- [Directions for this task]
Every record must be restated exactly. Drop the images.

- [Working data]
--------------------
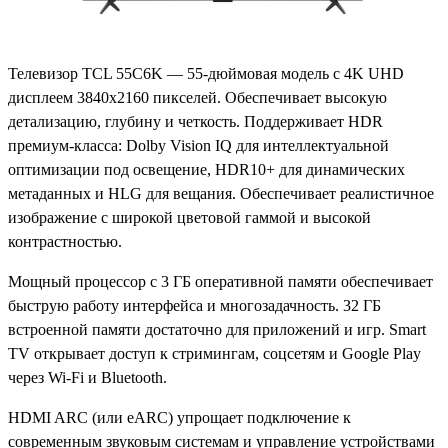
Телевизор TCL 55C6K — 55-дюймовая модель с 4K UHD
дисплеем 3840x2160 пикселей. Обеспечивает высокую
детализацию, глубину и четкость. Поддерживает HDR
премиум-класса: Dolby Vision IQ для интеллектуальной
оптимизации под освещение, HDR10+ для динамических
метаданных и HLG для вещания. Обеспечивает реалистичное
изображение с широкой цветовой гаммой и высокой
контрастностью.
Мощный процессор с 3 ГБ оперативной памяти обеспечивает
быструю работу интерфейса и многозадачность. 32 ГБ
встроенной памяти достаточно для приложений и игр. Smart
TV открывает доступ к стримингам, соцсетям и Google Play
через Wi-Fi и Bluetooth.
HDMI ARC (или eARC) упрощает подключение к
современным звуковым системам и управление устройствами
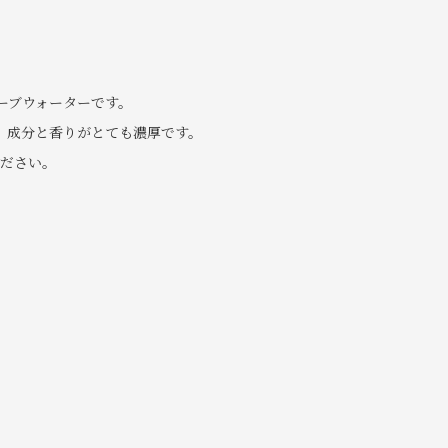
ーブウォーターです。
、成分と香りがとても濃厚です。
ださい。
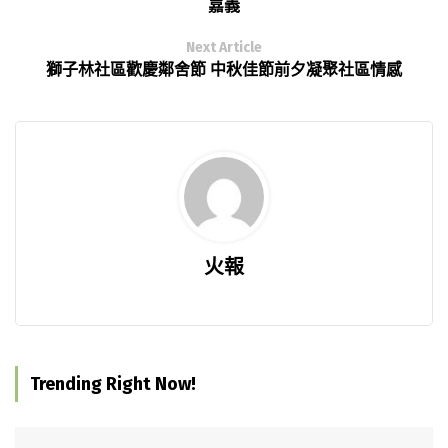
嘉義
Next Article
獅子林社區歡慶鄰舍節 中秋佳節前夕凝聚社區情感
火報
Trending Right Now!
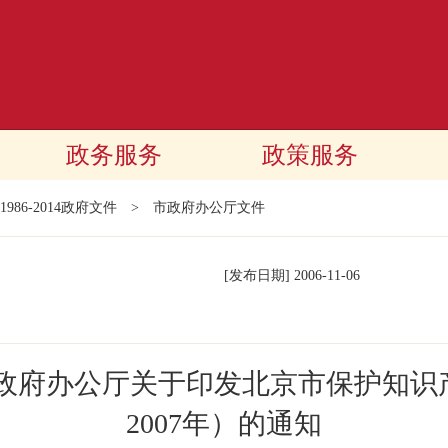
政务服务
政策服务
1986-2014政府文件
>
市政府办公厅文件
[发布日期]
2006-11-06
政府办公厅关于印发北京市保护知识产
2007年）的通知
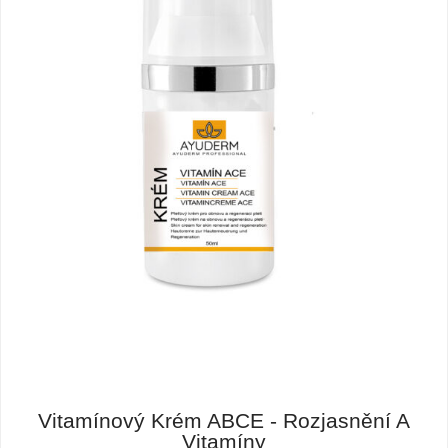
Vitamínový Krém ABCE - Rozjasnění A
Vitamíny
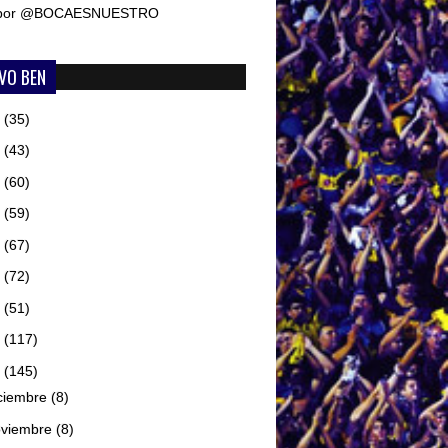
 por @BOCAESNUESTRO
VO BEN
6
(35)
5
(43)
4
(60)
3
(59)
2
(67)
1
(72)
0
(51)
9
(117)
8
(145)
ciembre
(8)
oviembre
(8)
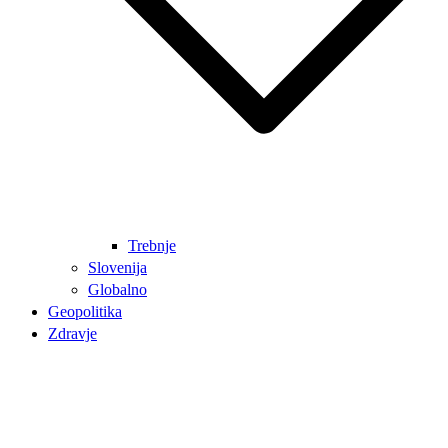
Trebnje
Slovenija
Globalno
Geopolitika
Zdravje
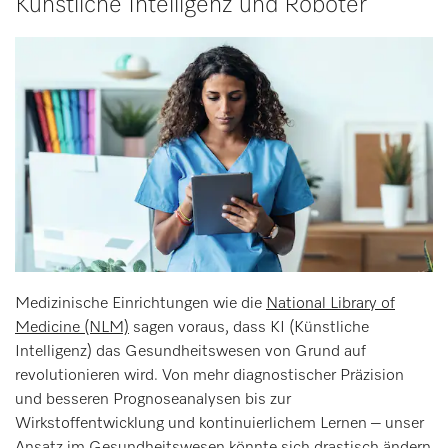
Künstliche Intelligenz und Roboter
Medizinische Einrichtungen wie die
National Library of
Medicine (NLM)
sagen voraus, dass KI (Künstliche
Intelligenz) das Gesundheitswesen von Grund auf
revolutionieren wird. Von mehr diagnostischer Präzision
und besseren Prognoseanalysen bis zur
Wirkstoffentwicklung und kontinuierlichem Lernen – unser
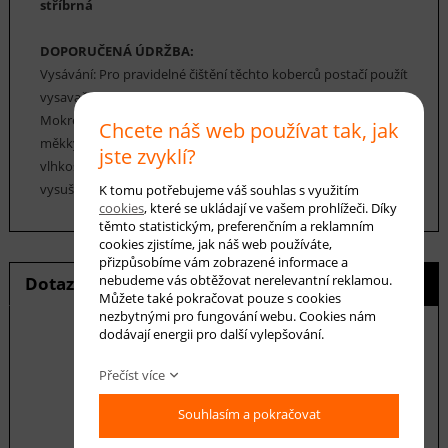
stříbrná
DOPORUČENÁ ÚDRŽBA:
Vysávání: Pro pravidelné čištění těchto koberců postačí použít
vysavač.
Mokré čištění: Pokud je to nutné, čistěte šamponováním
Chcete náš web používat tak, jak
měkkým kartáčkem nebo houbou, pěnou s nízkým obsahem
jste zvyklí?
vlhkosti při teplotě 20-40 °C. Vlhký koberec by měl být
vysušen v horizontální poloze při teplotě místnosti.
K tomu potřebujeme váš souhlas s využitím
cookies
, které se ukládají ve vašem prohlížeči. Díky
těmto statistickým, preferenčním a reklamním
cookies zjistíme, jak náš web používáte,
přizpůsobíme vám zobrazené informace a
nebudeme vás obtěžovat nerelevantní reklamou.
Dotaz na produkt
Hlídání ceny
Můžete také pokračovat pouze s cookies
nezbytnými pro fungování webu. Cookies nám
dodávají energii pro další vylepšování.
Přečíst více
E-mail *
Souhlasím a pokračovat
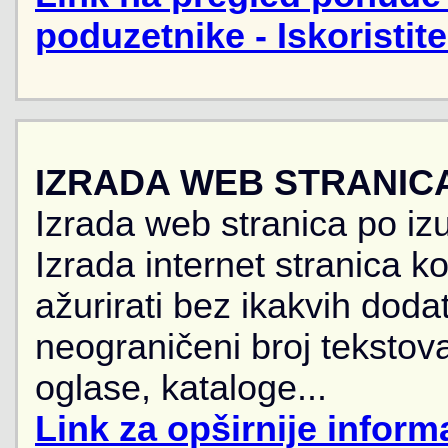
poduzetnike - Iskoristit
IZRADA WEB STRANIC
Izrada web stranica po iz
Izrada internet stranica 
ažurirati bez ikakvih doda
neograničeni broj tekstova
oglase, kataloge...
Link za opširnije informa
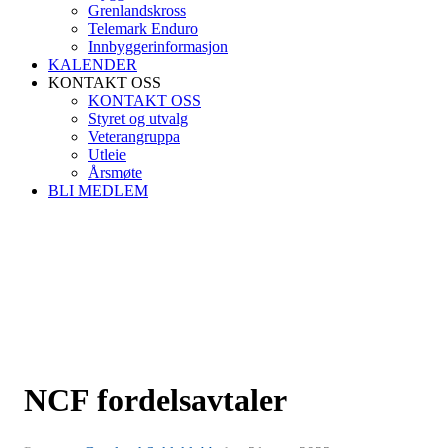
Grenlandskross
Telemark Enduro
Innbyggerinformasjon
KALENDER
KONTAKT OSS
KONTAKT OSS
Styret og utvalg
Veterangruppa
Utleie
Årsmøte
BLI MEDLEM
NCF fordelsavtaler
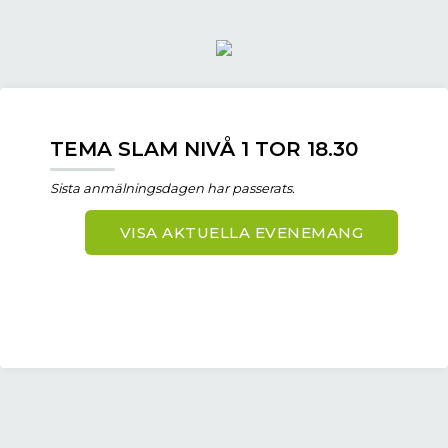
TEMA SLAM NIVÅ 1 TOR 18.30
Sista anmälningsdagen har passerats.
VISA AKTUELLA EVENEMANG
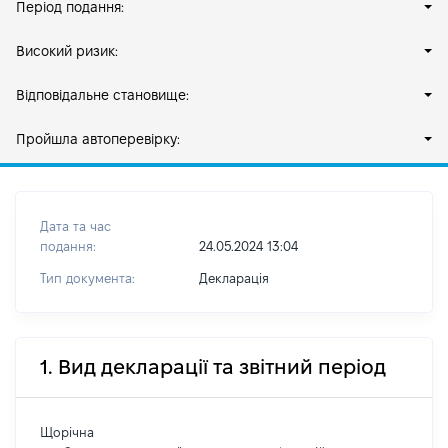
Період подання:
Високий ризик:
Відповідальне становище:
Пройшла автоперевірку:
Дата та час
подання:
24.05.2024 13:04
Тип документа:
Декларація
1. Вид декларації та звітний період
Щорічна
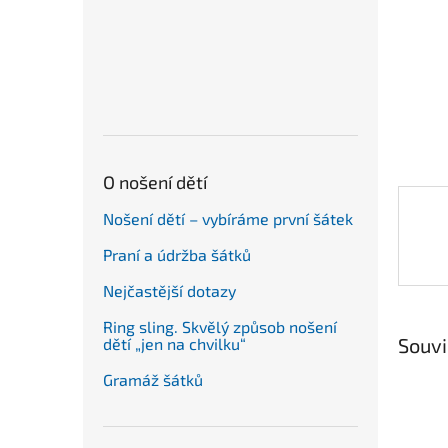
n
e
l
O nošení dětí
Nošení dětí – vybíráme první šátek
Praní a údržba šátků
Nejčastější dotazy
Ring sling. Skvělý způsob nošení
Souvi
dětí „jen na chvilku“
Gramáž šátků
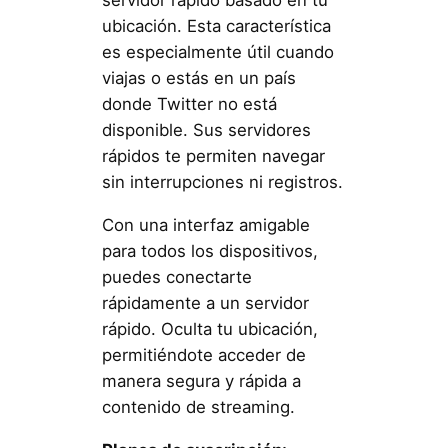
servidor rápido basado en tu
ubicación. Esta característica
es especialmente útil cuando
viajas o estás en un país
donde Twitter no está
disponible. Sus servidores
rápidos te permiten navegar
sin interrupciones ni registros.
Con una interfaz amigable
para todos los dispositivos,
puedes conectarte
rápidamente a un servidor
rápido. Oculta tu ubicación,
permitiéndote acceder de
manera segura y rápida a
contenido de streaming.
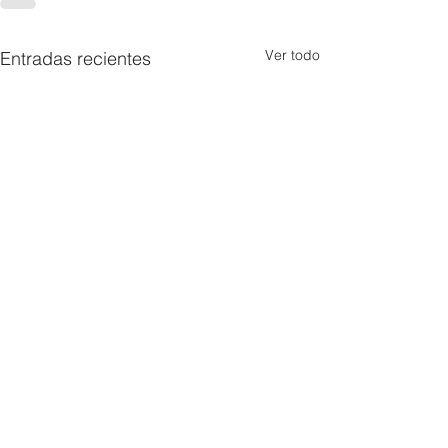
Ver todo
Entradas recientes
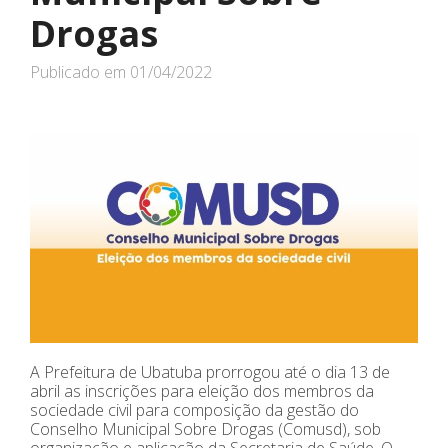
Drogas
Publicado em
01/04/2022
A Prefeitura de Ubatuba prorrogou até o dia 13 de
abril as inscrições para eleição dos membros da
sociedade civil para composição da gestão do
Conselho Municipal Sobre Drogas (Comusd), sob
organização e aplicação da Secretaria de Saúde. O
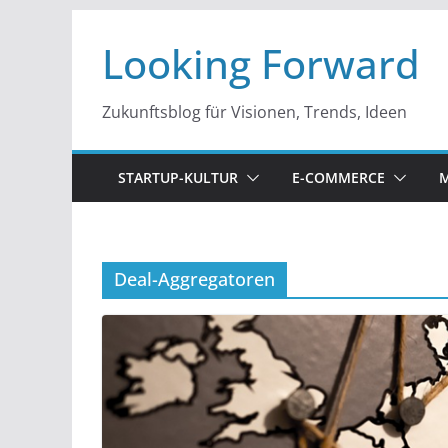
Zum
Looking Forward
Inhalt
springen
Zukunftsblog für Visionen, Trends, Ideen
STARTUP-KULTUR
E-COMMERCE
M
Deal-Aggregatoren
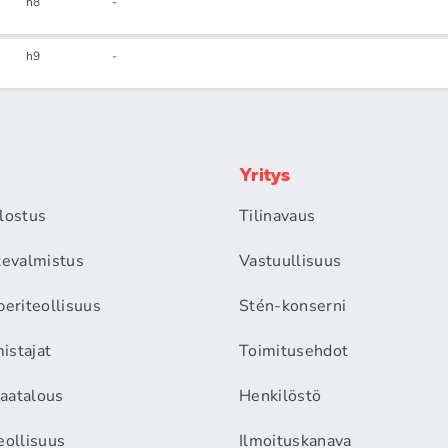
h8
-
h9
-
Yritys
alostus
Tilinavaus
itevalmistus
Vastuullisuus
periteollisuus
Stén-konserni
istajat
Toimitusehdot
aatalous
Henkilöstö
eollisuus
Ilmoituskanava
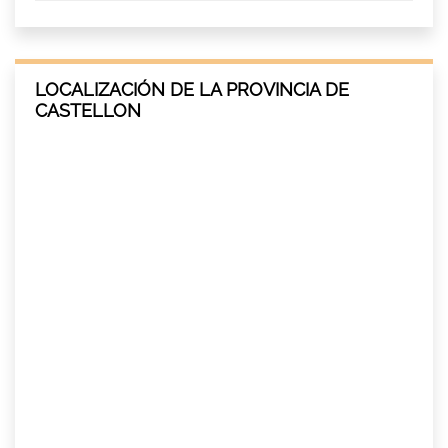
LOCALIZACIÓN DE LA PROVINCIA DE
CASTELLON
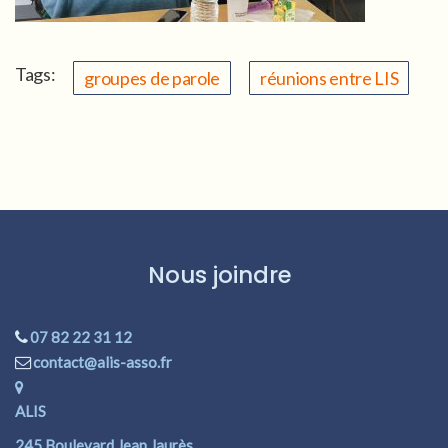
Tags:
groupes de parole
réunions entre LIS
Nous joindre
07 82 22 31 12
contact@alis-asso.fr
ALIS
245 Boulevard Jean Jaurès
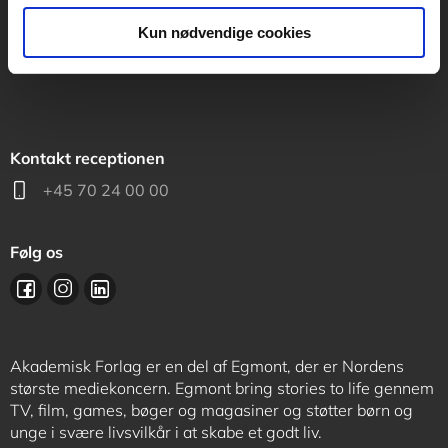
support@akademisk.dk
Kun nødvendige cookies
Kontakt receptionen
+45 70 24 00 00
Følg os
Akademisk Forlag er en del af Egmont, der er Nordens
største mediekoncern. Egmont bring stories to life gennem
TV, film, games, bøger og magasiner og støtter børn og
unge i svære livsvilkår i at skabe et godt liv.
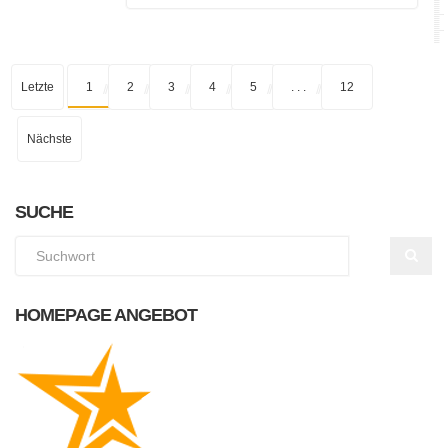
Letzte
1
2
3
4
5
. . .
12
Nächste
SUCHE
HOMEPAGE ANGEBOT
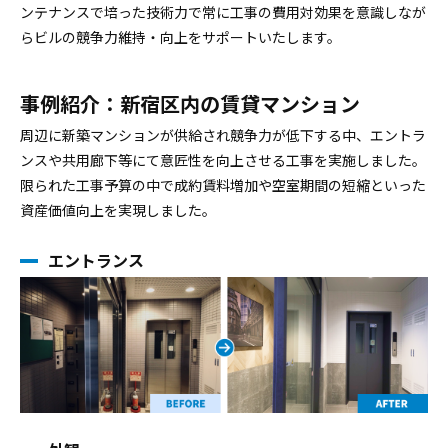
ンテナンスで培った技術力で常に工事の費用対効果を意識しなが
閉じる
らビルの競争力維持・向上をサポートいたします。
事例紹介：新宿区内の賃貸マンション
周辺に新築マンションが供給され競争力が低下する中、エントラ
ンスや共用廊下等にて意匠性を向上させる工事を実施しました。
限られた工事予算の中で成約賃料増加や空室期間の短縮といった
資産価値向上を実現しました。
エントランス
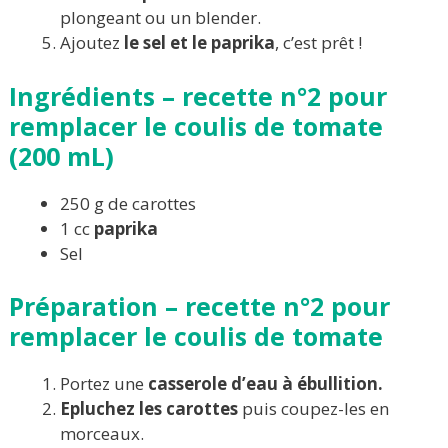
plongeant ou un blender.
Ajoutez
le sel et le paprika
, c’est prêt !
Ingrédients –
recette n°2 pour
remplacer le coulis de tomate
(
200 mL)
250 g de carottes
1 cc
paprika
Sel
Préparation – recette
n°2
pour
remplacer le coulis de tomate
Portez une
casserole d’eau à ébullition.
Epluchez les carottes
puis coupez-les en
morceaux.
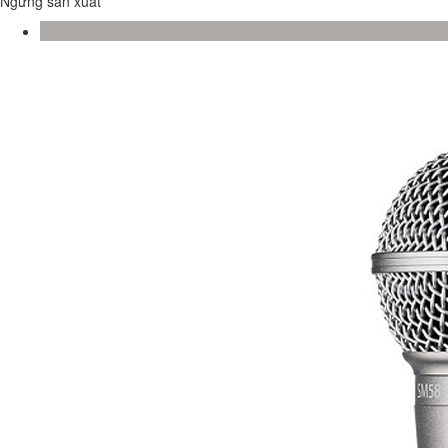
Ngưng sản xuất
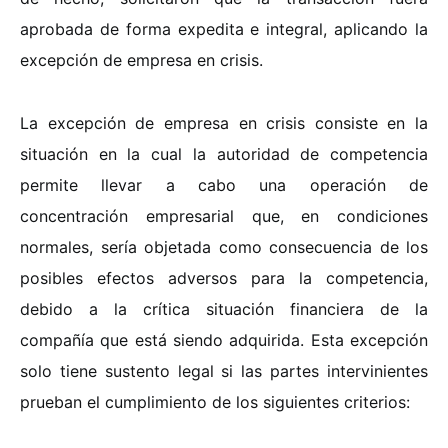
aprobada de forma expedita e integral, aplicando la
excepción de empresa en crisis.
La excepción de empresa en crisis consiste en la
situación en la cual la autoridad de competencia
permite llevar a cabo una operación de
concentración empresarial que, en condiciones
normales, sería objetada como consecuencia de los
posibles efectos adversos para la competencia,
debido a la crítica situación financiera de la
compañía que está siendo adquirida. Esta excepción
solo tiene sustento legal si las partes intervinientes
prueban el cumplimiento de los siguientes criterios:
--------------------
- [Task output]
Телевизор TCL 55C6K — 55-дюймовая модель с 4K UHD
дисплеем 3840x2160 пикселей. Обеспечивает высокую
детализацию, глубину и четкость. Поддерживает HDR
премиум-класса: Dolby Vision IQ для интеллектуальной
оптимизации под освещение, HDR10+ для динамических
метаданных и HLG для вещания. Обеспечивает реалистичное
изображение с широкой цветовой гаммой и высокой
контрастностью.
Мощный процессор с 3 ГБ оперативной памяти обеспечивает
быструю работу интерфейса и многозадачность. 32 ГБ
встроенной памяти достаточно для приложений и игр. Smart
TV открывает доступ к стримингам, соцсетям и Google Play
через Wi-Fi и Bluetooth.
HDMI ARC (или eARC) упрощает подключение к
современным звуковым системам и управление устройствами
ーブウォーターです。
、成分と香りがとても濃厚です。
ださい。
嘉義
Next Article
獅子林社區歡慶鄰舍節 中秋佳節前夕凝聚社區情感
火報
Trending Right Now!
政务服务
政策服务
1986-2014政府文件
>
市政府办公厅文件
[发布日期]
2006-11-06
政府办公厅关于印发北京市保护知识产
2007年）的通知
Vitamínový Krém ABCE - Rozjasnění A
Vitamíny
 por @BOCAESNUESTRO
VO BEN
6
(35)
5
(43)
4
(60)
3
(59)
2
(67)
1
(72)
0
(51)
9
(117)
8
(145)
ciembre
(8)
oviembre
(8)
Trebnje
Slovenija
Globalno
Geopolitika
Zdravje
Künstliche Intelligenz und Roboter
Medizinische Einrichtungen wie die
National Library of
Medicine (NLM)
sagen voraus, dass KI (Künstliche
Intelligenz) das Gesundheitswesen von Grund auf
revolutionieren wird. Von mehr diagnostischer Präzision
und besseren Prognoseanalysen bis zur
Wirkstoffentwicklung und kontinuierlichem Lernen – unser
stříbrná
DOPORUČENÁ ÚDRŽBA:
Vysávání: Pro pravidelné čištění těchto koberců postačí použít
vysavač.
Mokré čištění: Pokud je to nutné, čistěte šamponováním
Chcete náš web používat tak, jak
měkkým kartáčkem nebo houbou, pěnou s nízkým obsahem
jste zvyklí?
vlhkosti při teplotě 20-40 °C. Vlhký koberec by měl být
vysušen v horizontální poloze při teplotě místnosti.
K tomu potřebujeme váš souhlas s využitím
cookies
, které se ukládají ve vašem prohlížeči. Díky
těmto statistickým, preferenčním a reklamním
cookies zjistíme, jak náš web používáte,
přizpůsobíme vám zobrazené informace a
nebudeme vás obtěžovat nerelevantní reklamou.
Dotaz na produkt
Hlídání ceny
Můžete také pokračovat pouze s cookies
nezbytnými pro fungování webu. Cookies nám
dodávají energii pro další vylepšování.
Přečíst více
E-mail *
Souhlasím a pokračovat
poduzetnike - Iskoristit
IZRADA WEB STRANIC
Izrada web stranica po iz
Izrada internet stranica 
ažurirati bez ikakvih doda
neograničeni broj tekstova
oglase, kataloge...
Link za opširnije informa
Grenlandskross
Telemark Enduro
Innbyggerinformasjon
KALENDER
KONTAKT OSS
KONTAKT OSS
Styret og utvalg
Veterangruppa
Utleie
Årsmøte
BLI MEDLEM
NCF fordelsavtaler
TEMA SLAM NIVÅ 1 TOR 18.30
Sista anmälningsdagen har passerats.
VISA AKTUELLA EVENEMANG
Період подання:
Високий ризик:
Відповідальне становище:
Пройшла автоперевірку:
Дата та час
подання:
24.05.2024 13:04
Тип документа:
Декларація
1. Вид декларації та звітний період
Щорічна
n
e
l
O nošení dětí
Nošení dětí – vybíráme první šátek
Praní a údržba šátků
Nejčastější dotazy
Ring sling. Skvělý způsob nošení
Souvi
dětí „jen na chvilku“
Gramáž šátků
servidor rápido basado en tu
ubicación. Esta característica
es especialmente útil cuando
viajas o estás en un país
donde Twitter no está
disponible. Sus servidores
rápidos te permiten navegar
sin interrupciones ni registros.
Con una interfaz amigable
para todos los dispositivos,
puedes conectarte
rápidamente a un servidor
rápido. Oculta tu ubicación,
permitiéndote acceder de
manera segura y rápida a
contenido de streaming.
Ver todo
Entradas recientes
Drogas
Publicado em
01/04/2022
A Prefeitura de Ubatuba prorrogou até o dia 13 de
abril as inscrições para eleição dos membros da
sociedade civil para composição da gestão do
Conselho Municipal Sobre Drogas (Comusd), sob
organização e aplicação da Secretaria de Saúde. O
Zum
Looking Forward
Inhalt
springen
Zukunftsblog für Visionen, Trends, Ideen
STARTUP-KULTUR
E-COMMERCE
M
Deal-Aggregatoren
h8
-
h9
-
Yritys
alostus
Tilinavaus
itevalmistus
Vastuullisuus
periteollisuus
Stén-konserni
istajat
Toimitusehdot
aatalous
Henkilöstö
eollisuus
Ilmoituskanava
LOCALIZACIÓN DE LA PROVINCIA DE
CASTELLON
Tags:
groupes de parole
réunions entre LIS
Nous joindre
07 82 22 31 12
contact@alis-asso.fr
ALIS
245 Boulevard Jean Jaurès
support@akademisk.dk
Kun nødvendige cookies
Kontakt receptionen
+45 70 24 00 00
Følg os
Akademisk Forlag er en del af Egmont, der er Nordens
største mediekoncern. Egmont bring stories to life gennem
TV, film, games, bøger og magasiner og støtter børn og
unge i svære livsvilkår i at skabe et godt liv.
Letzte
1
2
3
4
5
. . .
12
Nächste
SUCHE
HOMEPAGE ANGEBOT
ンテナンスで培った技術力で常に工事の費用対効果を意識しなが
閉じる
らビルの競争力維持・向上をサポートいたします。
事例紹介：新宿区内の賃貸マンション
周辺に新築マンションが供給され競争力が低下する中、エントラ
ンスや共用廊下等にて意匠性を向上させる工事を実施しました。
限られた工事予算の中で成約賃料増加や空室期間の短縮といった
資産価値向上を実現しました。
エントランス
plongeant ou un blender.
Ajoutez
le sel et le paprika
, c’est prêt !
Ingrédients –
recette n°2 pour
remplacer le coulis de tomate
(
200 mL)
250 g de carottes
1 cc
paprika
Sel
Préparation – recette
n°2
pour
remplacer le coulis de tomate
Portez une
casserole d’eau à ébullition.
Epluchez les carottes
puis coupez-les en
morceaux.
Ngưng sản xuất
aprobada de forma expedita e integral, aplicando la
excepción de empresa en crisis.
La excepción de empresa en crisis consiste en la
situación en la cual la autoridad de competencia
permite llevar a cabo una operación de
concentración empresarial que, en condiciones
normales, sería objetada como consecuencia de los
posibles efectos adversos para la competencia,
debido a la crítica situación financiera de la
compañía que está siendo adquirida. Esta excepción
solo tiene sustento legal si las partes intervinientes
prueban el cumplimiento de los siguientes criterios:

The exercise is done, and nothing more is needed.